▶ Work request:
Resume the court decision in Clark's illegal-voting appeal, starting right after its last sentence.

▶ Text segment:
§ §
Court of Appeals of Arizona, Second Division
Mar 15, 2024
2 CA-CR 2023-0130 (Ariz. Ct. App. Mar. 15, 2024)

Opinion

2 CA-CR 2023-0130

03-15-2024

The State of Arizona, Appellee, v. Kyle Anthony Clark, Appellant.

Kristin K. Mayes, Arizona Attorney General Alice M. Jones, Deputy Solicitor General/Section Chief of Criminal Appeals By Casey D. Ball, Assistant Attorney General, Phoenix Counsel for Appellee James Fullin, Pima County Legal Defender By Robb P. Holmes, Assistant Legal Defender, Tucson Counsel for Appellant


Not for Publication - Rule 111(c), Rules of the Arizona Supreme Court

Appeal from the Superior Court in Pima County No. CR20212919001 The Honorable James E. Marner, Judge

Kristin K. Mayes, Arizona Attorney General Alice M. Jones, Deputy Solicitor General/Section Chief of Criminal Appeals By Casey D. Ball, Assistant Attorney General, Phoenix Counsel for Appellee

James Fullin, Pima County Legal Defender By Robb P. Holmes, Assistant Legal Defender, Tucson Counsel for Appellant

Presiding Judge Eppich authored the decision of the Court, in which Chief Judge Vasquez and Judge Gard concurred.

MEMORANDUM DECISION

EPPICH, PRESIDING JUDGE

¶1 Kyle Clark appeals from his conviction and sentence for illegal voting. He contends the trial court misinterpreted A.R.S. § 161016(1) and therefore erred in denying his motion for a judgment of acquittal pursuant to Rule 20, Ariz. R. Crim. P. For the following reasons, we affirm.

Factual and Procedural Background

¶2 We view the evidence in the light most favorable to sustaining the jury's verdict. See State v. Allen, 253 Ariz. 306, ¶ 69 (2022). In 2020, Clark was being held at the Pima County Adult Detention Center (the "jail") on unrelated criminal charges. Around March of that year, the jail began working with the Pima County Recorder's Office to facilitate inmate voting in the upcoming November election. As part of that program, inmates received digital notifications on their "inmate tablets" about the opportunity to vote. The notifications included an informational flyer and advised inmates to complete and submit a paper request form if they wished to register to vote. Around the same time of the digital notifications, posters were put up around the jail describing the criteria for voting. It was also verbally relayed to inmates that they should fill out a request form if they wanted to vote.
§ §
▶ Dataset section:
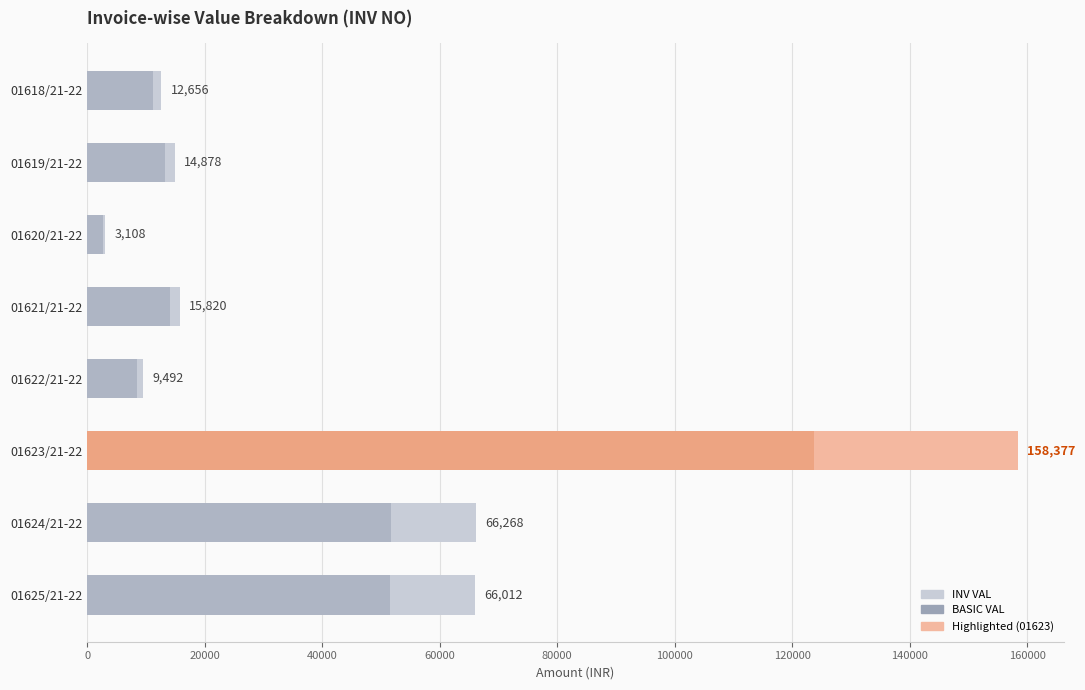

Which has a higher value, 100000 or 20000?

100000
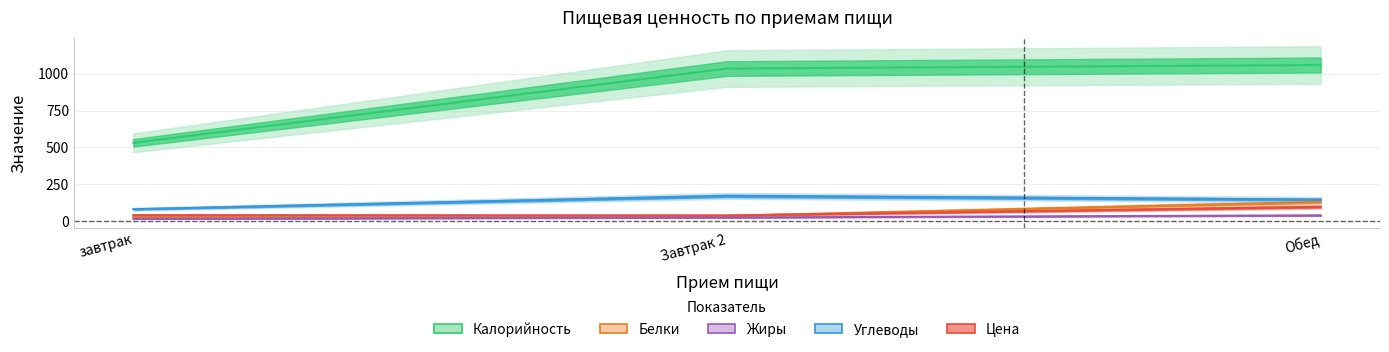

What is the sum of the Белки values at Обед and Завтрак 2?

166.0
§ §
▶ Answer section:
¶3 In September, Clark completed the request form, and jail staff provided him with the necessary voter registration materials, which he completed. Then, in October, Clark was given his ballot and a private room in the jail to vote. Clark voted, and jail staff delivered his ballot to on-site representatives from the recorder's office. Clark's ballot was ultimately counted in the election. At the time Clark voted, he had at least two felony convictions, and his civil rights had not been restored.

¶4 Clark was charged with false registration and illegal voting on the basis that his prior felon status had rendered him ineligible. After the state presented its evidence at trial, Clark moved for a judgment of acquittal under Rule 20 on both counts. The trial court granted the motion as to false registration but denied it as to illegal voting. The court reasoned that false registration requires the state to prove the defendant knew he was not entitled to register and that the state had presented no substantial evidence that Clark knew of his ineligibility. As to illegal voting, the court reasoned that knowledge of one's ineligibility is not an element. That count was submitted to the jury, which returned a guilty verdict. The court subsequently sentenced Clark to 3.5 years' imprisonment.

¶5 This appeal followed. We have jurisdiction pursuant to article VI, § 9 of the Arizona Constitution and A.R.S. §§ 12-120.21(A)(1), 13-4031, and 13-4033(A)(1).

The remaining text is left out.